The Minister of Labour and Employment, Dr Chris Ngige, who made the disclosure when the US Ambassador to Nigeria, Mary Leornard and officials of the Department of State paid him a courtesy visit in Abuja, said the Nigerian government had introduced the school feeding programme under its social security programme to lure children engaged in child labour back to school.

Ngige, in a statement issued by the Head of Press and Public Relations in the ministry, Olajide Oshundun, noted that as of today the federal government has spent nearly $100 million to feed 10 million children across the country.

According to him, the government has also taken more schools to areas prone to child labour and made education free in the whole country through the Universal Basic Education and the Child Rights Acts.

For people with disabilities, he pointed out that the government introduced Disability Peoples Commission, to give them full and comprehensive aid, adding that the effort was to encourage inclusiveness of disabled people because they need the support most.

He said the federal government also introduced social protection programmes to fight poverty, which is the major contributory factor to the prevalence of child labour in Nigeria.

According to him, “we have introduced the national school feeding programme under our social security, to lure children back to school.”

On her part, Leonard said the US Government was worried to see that Nigerian children were subjected to the worst forms of child labour in quarries, granite and other mining sites.

She however assured that her country would continue to work with the Nigerian Government in addressing the scourge and appealed to the remaining seven states yet to domesticate the Child Rights Act to do so without further delay.

The Envoy said, “the US government was pleased to see a new programme in Nigeria that provides seed capital to vulnerable people to pursue programmes in areas with a high prevalence of child labour.”

The minister, while commending the US Government for the recent technical assistance of the Department of Labour to West Africa, said it was in the area of fighting violence and harassment at work under Convention 190 of the International Labour Organisation.
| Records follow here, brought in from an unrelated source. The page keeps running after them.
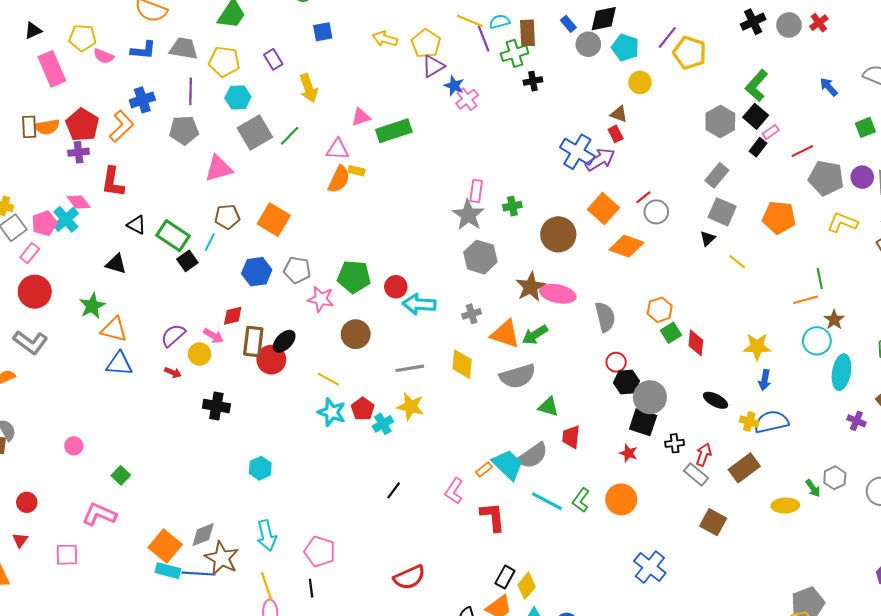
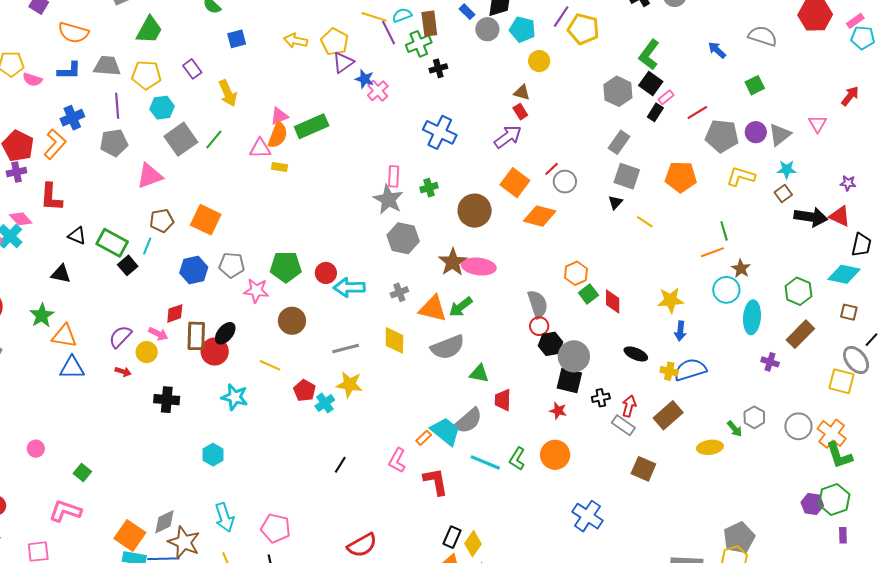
blue cross: (577, 152) -> (440, 132), moved
orange semicircle: (339, 179) -> (278, 135), moved
gray semicircle: (605, 317) -> (538, 304), moved
cyan star: (332, 412) -> (235, 397), moved

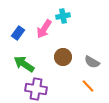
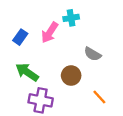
brown circle: (63, 57) -> (71, 76), moved
gray semicircle: (92, 62) -> (93, 54), moved

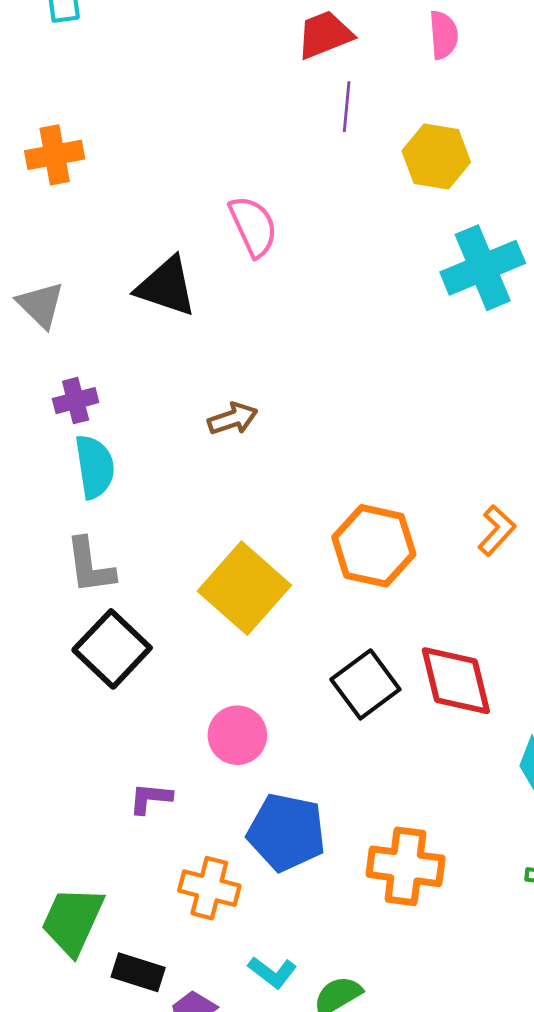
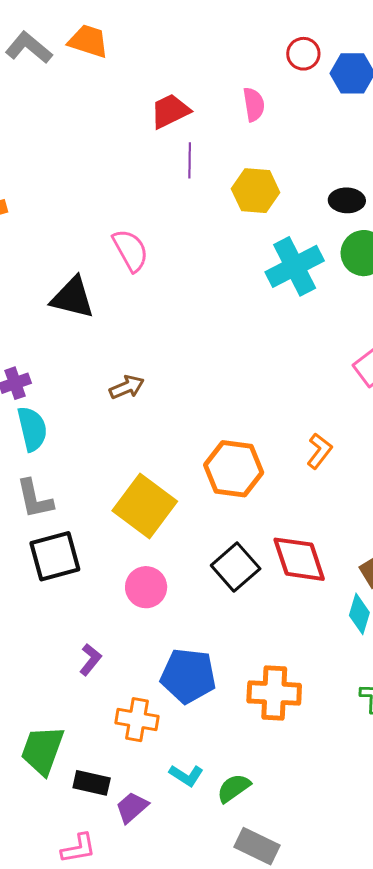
black square: (112, 649) -> (55, 556), turned 36
pink circle: (237, 735) -> (146, 587), moved
purple L-shape: (150, 798) -> (90, 660), turned 128

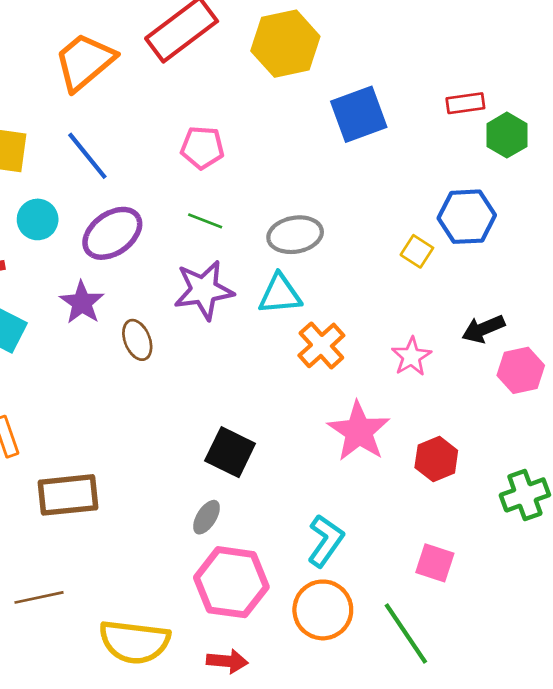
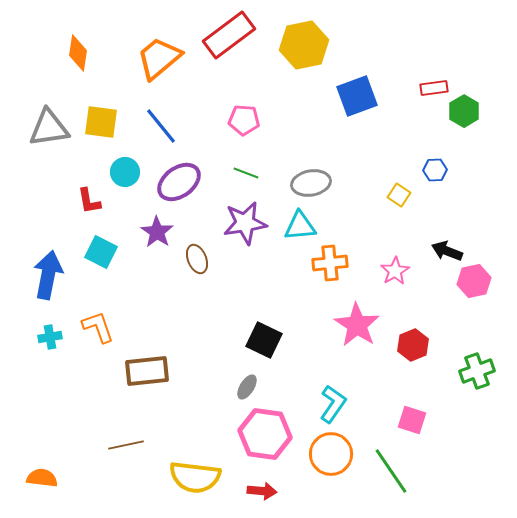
blue hexagon: (467, 217) -> (435, 170), size x0.6
black arrow: (483, 329) -> (447, 251), turned 44
orange cross: (321, 345) -> (330, 263), turned 36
Nigeria and Liberia are listed there and the fund is $5 million, estimated to be spent on the project. We think that it is a step in the right direction.
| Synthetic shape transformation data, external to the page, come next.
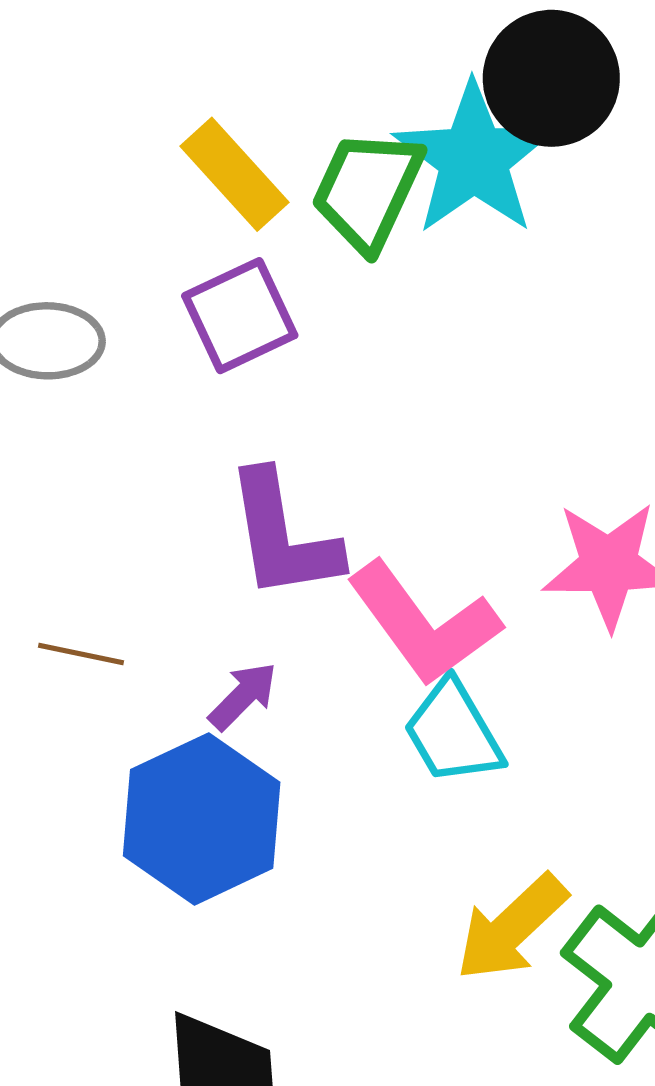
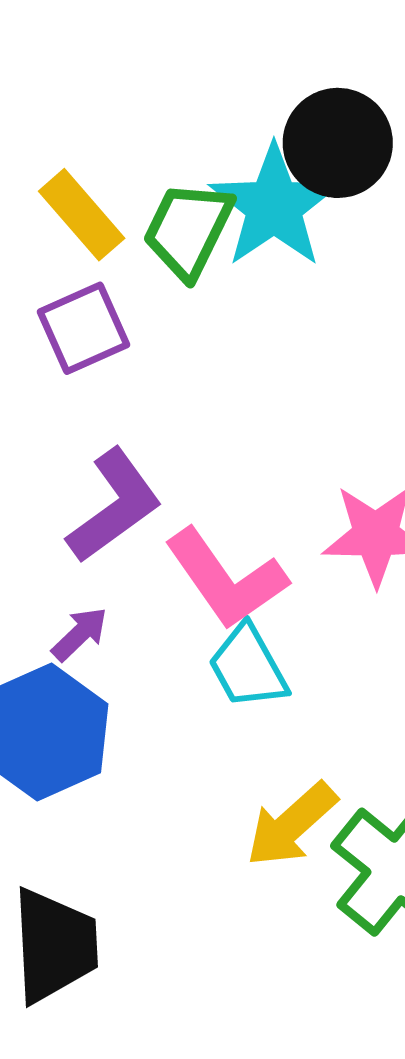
purple L-shape: (283, 536) -> (114, 506), turned -118

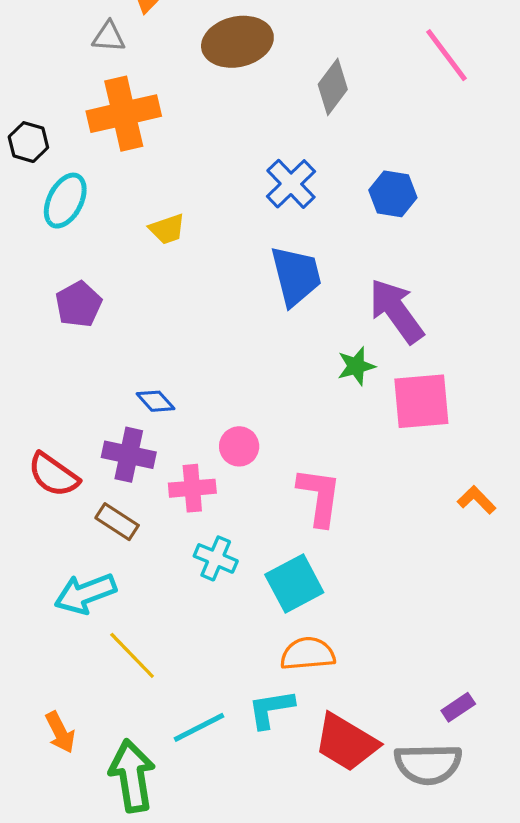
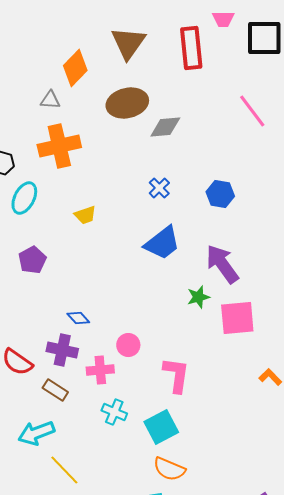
gray diamond: (333, 87) -> (165, 127), moved, turned 48
blue cross: (291, 184) -> (159, 188), size x0.7
blue trapezoid: (296, 276) -> (162, 243), turned 66
orange semicircle: (308, 654) -> (169, 469), turned -152

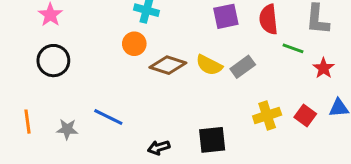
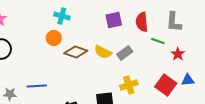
yellow cross: (267, 115) -> (129, 85), moved
red square: (305, 115) -> (166, 85), size x1.5
blue line: (108, 117) -> (37, 86), turned -30

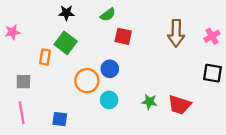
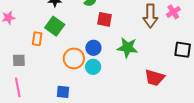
pink cross: (212, 36) -> (173, 12), moved
cyan circle: (109, 100) -> (93, 67), moved
green star: (149, 102) -> (127, 48), moved, size x1.5
blue square: (60, 119) -> (63, 92), moved

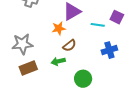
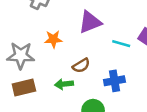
orange star: (59, 28) -> (53, 39), moved
blue cross: (109, 50) -> (114, 81), moved

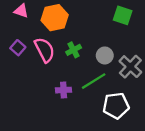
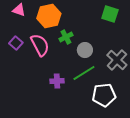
green cross: (74, 50) -> (66, 37), moved
gray circle: (105, 55) -> (85, 50), moved

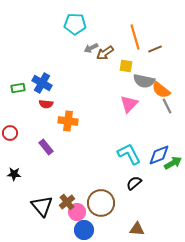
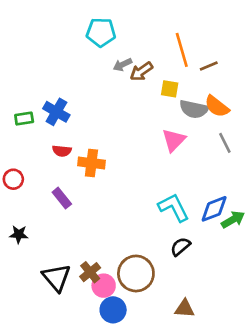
orange semicircle: (161, 90) -> (217, 106), moved
red semicircle: (46, 104) -> (62, 151), moved

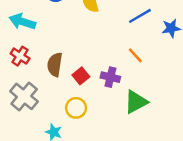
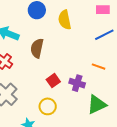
orange line: (135, 55) -> (99, 67), turned -32
brown semicircle: (55, 65) -> (37, 48), moved

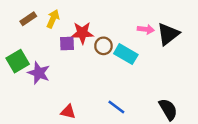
“Just last week, we got information of another $4 million for anti-child labour activities in Nigeria, and Ondo State was chosen as the pilot state for the fight against child labour in the area of cocoa farming. We think this is a good step in the right direction,” the labour minister said.
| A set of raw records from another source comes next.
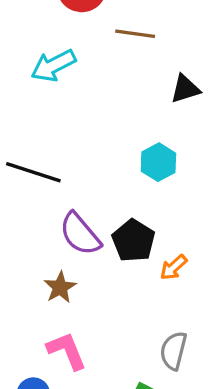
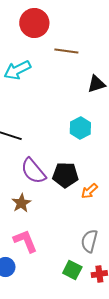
black pentagon: (133, 241) -> (65, 175), turned -30

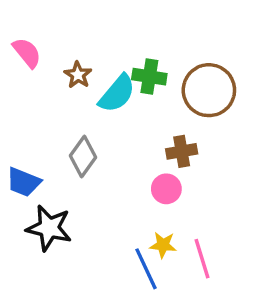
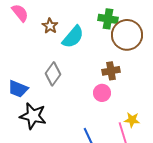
green cross: (149, 77) -> (108, 19), moved
yellow star: (163, 245) -> (132, 120), moved

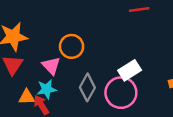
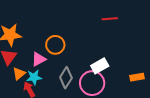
pink triangle: (51, 66) -> (39, 59), turned 42
orange triangle: (27, 97) -> (19, 74), moved, turned -40

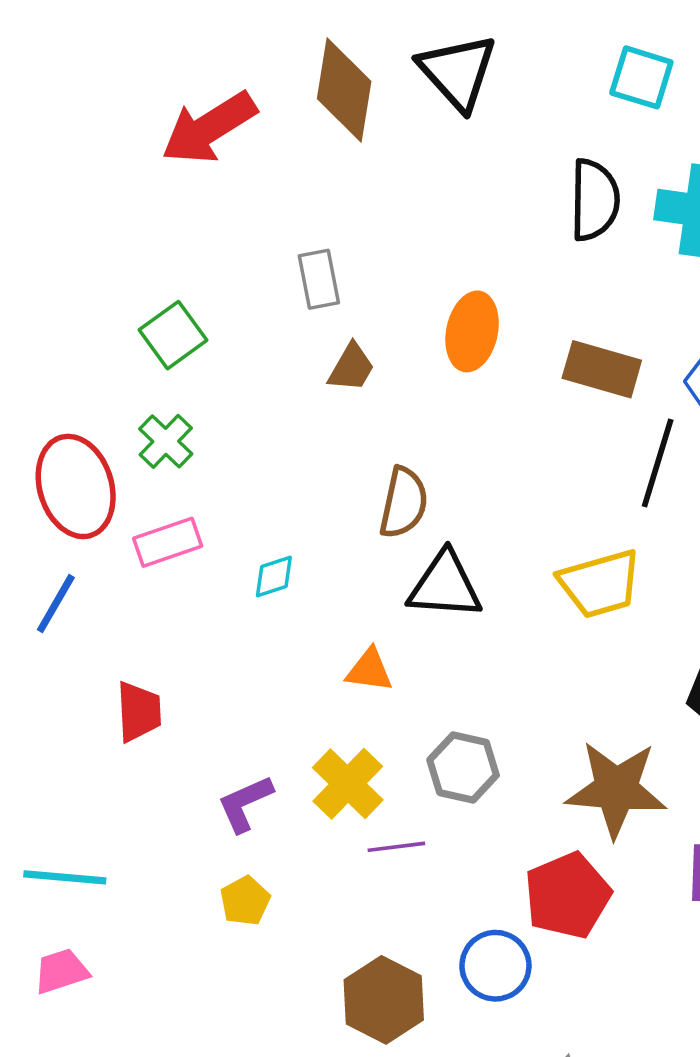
The minister also said that vulnerable families send their underaged children to work in cocoa farms, mining sites, street hawking and petty trading because the family’s income is not enough, owing to underemployment or unemployment.

Ngige told the US envoy that from the time they visited for the African Growth and Opportunities(AGOA) conference under the Department of Labour and Trade in Washington in 2017, “we had made it clear that the US Government has to take practical steps for us to follow.”